High-modulus halyards: Many skippers reported problems with badly chafed and broken high-modulus halyards. Several felt that high-modulus line was more susceptible to chafe, especially when run over sheaves with small burrs and imperfections on them, and stated they would inspect their sheaves much more closely in the future.

One skipper claimed his Spectra halyard parted with no evidence of chafe whatsoever. He speculated the failure might have been caused by a “harmonic vibration” created when the line was under tension in high winds.

Full-batten mainsails: A few boats with full-batten mains experienced what their skippers felt was an unacceptable amount of sail chafe where battens rubbed up against shrouds while sailing off the wind. The performance benefits of full-batten sails are undeniable, but it is important to remember they do have some drawbacks. Those with full-batten mains should always consider “tacking downwind” on a series of broad reaches rather than running dead downwind, so that sails can be more easily kept off shrouds. This is particularly important if you have a modern rig with long swept-back spreaders.

Crew selection: Several skippers, particularly less experienced ones, stressed the importance of selecting competent crew. “If not for my crew, I wouldn’t be here,” was a common refrain. One skipper, meanwhile, complained of a “geriatric crew” that was more a hindrance than a help once the weather turned foul.
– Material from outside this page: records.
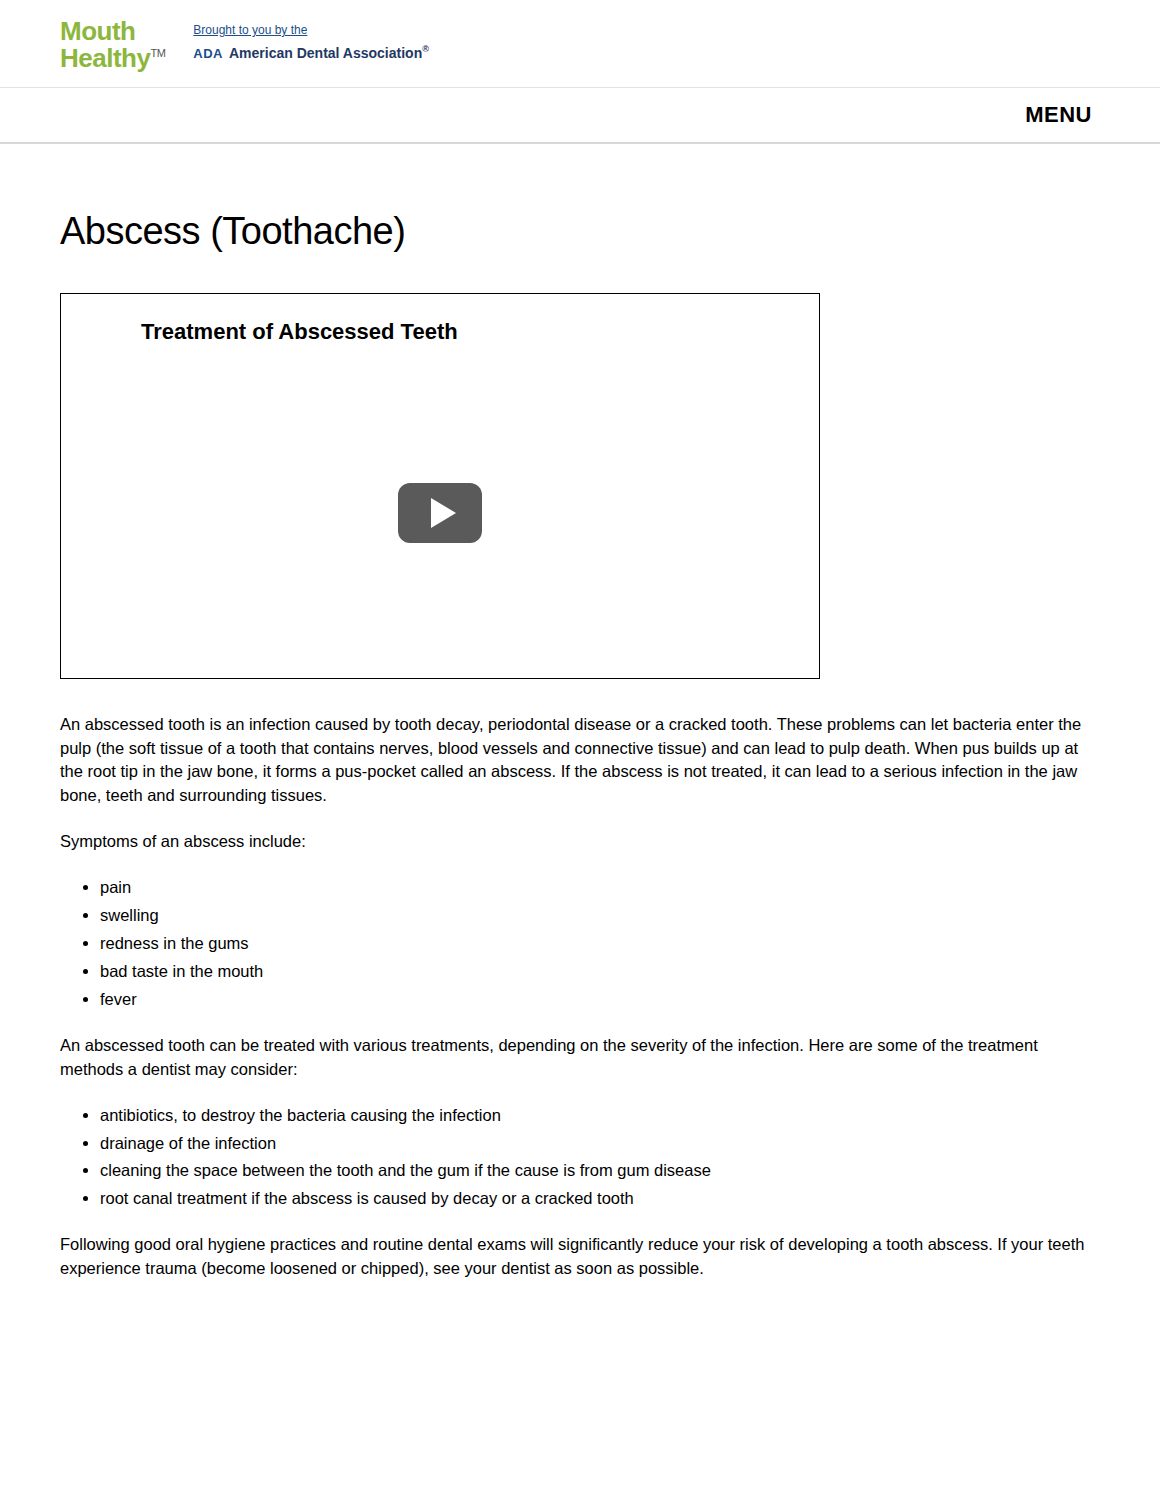Mouth
Healthy TM
Brought to you by the
ADA American Dental Association®
MENU
Abscess (Toothache)
Treatment of Abscessed Teeth
An abscessed tooth is an infection caused by tooth decay, periodontal disease or a cracked tooth. These problems can let bacteria enter the pulp (the soft tissue of a tooth that contains nerves, blood vessels and connective tissue) and can lead to pulp death. When pus builds up at the root tip in the jaw bone, it forms a pus-pocket called an abscess. If the abscess is not treated, it can lead to a serious infection in the jaw bone, teeth and surrounding tissues.
Symptoms of an abscess include:
pain
swelling
redness in the gums
bad taste in the mouth
fever
An abscessed tooth can be treated with various treatments, depending on the severity of the infection. Here are some of the treatment methods a dentist may consider:
antibiotics, to destroy the bacteria causing the infection
drainage of the infection
cleaning the space between the tooth and the gum if the cause is from gum disease
root canal treatment if the abscess is caused by decay or a cracked tooth
Following good oral hygiene practices and routine dental exams will significantly reduce your risk of developing a tooth abscess. If your teeth experience trauma (become loosened or chipped), see your dentist as soon as possible.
Careful effort when choosing shipmates is always rewarded. Try to sail with potential crew before you head offshore, and resist the temptation to fill the boat with inexperienced and unfit friends who are familiar only with the romance, rather than the reality, of bluewater sailing.

Pre-prepared meals: The cooks on many boats prepared meals in advance, and without exception this greatly increased morale aboard when the going got tough. Don’t count on being able to bake pies from scratch in heavy weather. It it is easy to serve good hot food in bad conditions, it will be much easier to keep up the crew’s strength and spirits.